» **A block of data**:
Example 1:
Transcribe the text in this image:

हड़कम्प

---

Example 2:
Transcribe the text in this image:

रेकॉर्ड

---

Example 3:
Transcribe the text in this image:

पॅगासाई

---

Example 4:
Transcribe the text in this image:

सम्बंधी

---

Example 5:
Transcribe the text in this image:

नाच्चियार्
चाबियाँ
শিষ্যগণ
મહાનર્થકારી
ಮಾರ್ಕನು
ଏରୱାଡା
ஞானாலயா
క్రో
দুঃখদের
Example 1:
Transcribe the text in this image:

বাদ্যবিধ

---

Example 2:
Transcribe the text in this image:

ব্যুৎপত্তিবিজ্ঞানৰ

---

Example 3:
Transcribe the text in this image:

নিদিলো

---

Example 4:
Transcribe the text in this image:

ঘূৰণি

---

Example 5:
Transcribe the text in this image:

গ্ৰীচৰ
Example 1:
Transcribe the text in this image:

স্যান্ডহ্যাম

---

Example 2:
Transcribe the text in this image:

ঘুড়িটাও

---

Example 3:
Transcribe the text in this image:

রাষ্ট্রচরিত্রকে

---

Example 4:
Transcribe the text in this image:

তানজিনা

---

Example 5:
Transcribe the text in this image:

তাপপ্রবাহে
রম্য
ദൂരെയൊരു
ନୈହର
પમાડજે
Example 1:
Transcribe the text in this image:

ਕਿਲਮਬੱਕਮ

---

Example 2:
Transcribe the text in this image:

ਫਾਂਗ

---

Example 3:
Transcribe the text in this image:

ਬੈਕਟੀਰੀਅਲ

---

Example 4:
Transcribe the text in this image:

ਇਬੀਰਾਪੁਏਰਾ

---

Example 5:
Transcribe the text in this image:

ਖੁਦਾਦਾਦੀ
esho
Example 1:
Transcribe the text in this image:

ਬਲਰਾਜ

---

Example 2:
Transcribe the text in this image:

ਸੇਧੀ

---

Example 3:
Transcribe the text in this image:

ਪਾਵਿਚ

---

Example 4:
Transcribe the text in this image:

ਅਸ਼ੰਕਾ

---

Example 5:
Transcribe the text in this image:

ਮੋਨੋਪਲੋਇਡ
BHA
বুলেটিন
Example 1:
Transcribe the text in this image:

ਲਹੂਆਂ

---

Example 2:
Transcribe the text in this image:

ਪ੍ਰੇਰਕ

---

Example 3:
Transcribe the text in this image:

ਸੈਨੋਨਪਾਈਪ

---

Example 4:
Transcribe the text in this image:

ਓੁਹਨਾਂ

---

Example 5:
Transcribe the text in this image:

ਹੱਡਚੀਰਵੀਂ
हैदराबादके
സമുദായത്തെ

» **What to produce**:
Output every line of the material above again, character for character and in the same order.

» **Solution to the exercise**:
Example 1:
Transcribe the text in this image:

हड़कम्प

---

Example 2:
Transcribe the text in this image:

रेकॉर्ड

---

Example 3:
Transcribe the text in this image:

पॅगासाई

---

Example 4:
Transcribe the text in this image:

सम्बंधी

---

Example 5:
Transcribe the text in this image:

नाच्चियार्
चाबियाँ
শিষ্যগণ
મહાનર્થકારી
ಮಾರ್ಕನು
ଏରୱାଡା
ஞானாலயா
క్రో
দুঃখদের
Example 1:
Transcribe the text in this image:

বাদ্যবিধ

---

Example 2:
Transcribe the text in this image:

ব্যুৎপত্তিবিজ্ঞানৰ

---

Example 3:
Transcribe the text in this image:

নিদিলো

---

Example 4:
Transcribe the text in this image:

ঘূৰণি

---

Example 5:
Transcribe the text in this image:

গ্ৰীচৰ
Example 1:
Transcribe the text in this image:

স্যান্ডহ্যাম

---

Example 2:
Transcribe the text in this image:

ঘুড়িটাও

---

Example 3:
Transcribe the text in this image:

রাষ্ট্রচরিত্রকে

---

Example 4:
Transcribe the text in this image:

তানজিনা

---

Example 5:
Transcribe the text in this image:

তাপপ্রবাহে
রম্য
ദൂരെയൊരു
ନୈହର
પમાડજે
Example 1:
Transcribe the text in this image:

ਕਿਲਮਬੱਕਮ

---

Example 2:
Transcribe the text in this image:

ਫਾਂਗ

---

Example 3:
Transcribe the text in this image:

ਬੈਕਟੀਰੀਅਲ

---

Example 4:
Transcribe the text in this image:

ਇਬੀਰਾਪੁਏਰਾ

---

Example 5:
Transcribe the text in this image:

ਖੁਦਾਦਾਦੀ
esho
Example 1:
Transcribe the text in this image:

ਬਲਰਾਜ

---

Example 2:
Transcribe the text in this image:

ਸੇਧੀ

---

Example 3:
Transcribe the text in this image:

ਪਾਵਿਚ

---

Example 4:
Transcribe the text in this image:

ਅਸ਼ੰਕਾ

---

Example 5:
Transcribe the text in this image:

ਮੋਨੋਪਲੋਇਡ
BHA
বুলেটিন
Example 1:
Transcribe the text in this image:

ਲਹੂਆਂ

---

Example 2:
Transcribe the text in this image:

ਪ੍ਰੇਰਕ

---

Example 3:
Transcribe the text in this image:

ਸੈਨੋਨਪਾਈਪ

---

Example 4:
Transcribe the text in this image:

ਓੁਹਨਾਂ

---

Example 5:
Transcribe the text in this image:

ਹੱਡਚੀਰਵੀਂ
हैदराबादके
സമുദായത്തെ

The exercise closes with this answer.